The best superhero movie currently available on instant streaming is, ironically enough, the one that isn’t based on an actual comic book. But it does come from Guardians of the Galaxy writer/director James Gunn, who earlier in his career made this R-rated  ultraviolent dramedy about a guy played by Rainn Wilson who loses his mind, thinks he sees God (who has tentacles) and thinks his destiny is to fight crime. So he makes himself a costume and, since crime is hard to actually find just walking around on the street, hitting everyday jerks on the head with a wrench.

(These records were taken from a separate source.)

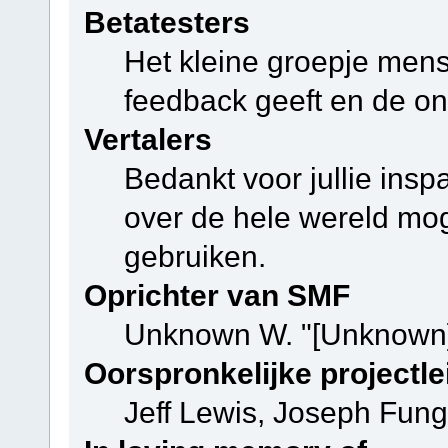
Betatesters
Het kleine groepje mens
feedback geeft en de on
Vertalers
Bedankt voor jullie ins
over de hele wereld mo
gebruiken.
Oprichter van SMF
Unknown W. "[Unknown]
Oorspronkelijke projectle
Jeff Lewis, Joseph Fun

It’s as gruesome as it sounds.

Joining him is a local comic book nerd played by Ellen Page, who adds a lot of humor and sexuality to a story about why people really play dress up. Eventually they do have to fight actual criminals, and it goes just about as well as you’d imagine. Gross, funny and impressively human, Super is the closest the superhero movie genre has ever come Taxi Driver, challenging our assumptions about people and their motivations, about genre convention, and about our ongoing love/hate relationship with violence. It’s pretty super, damn it.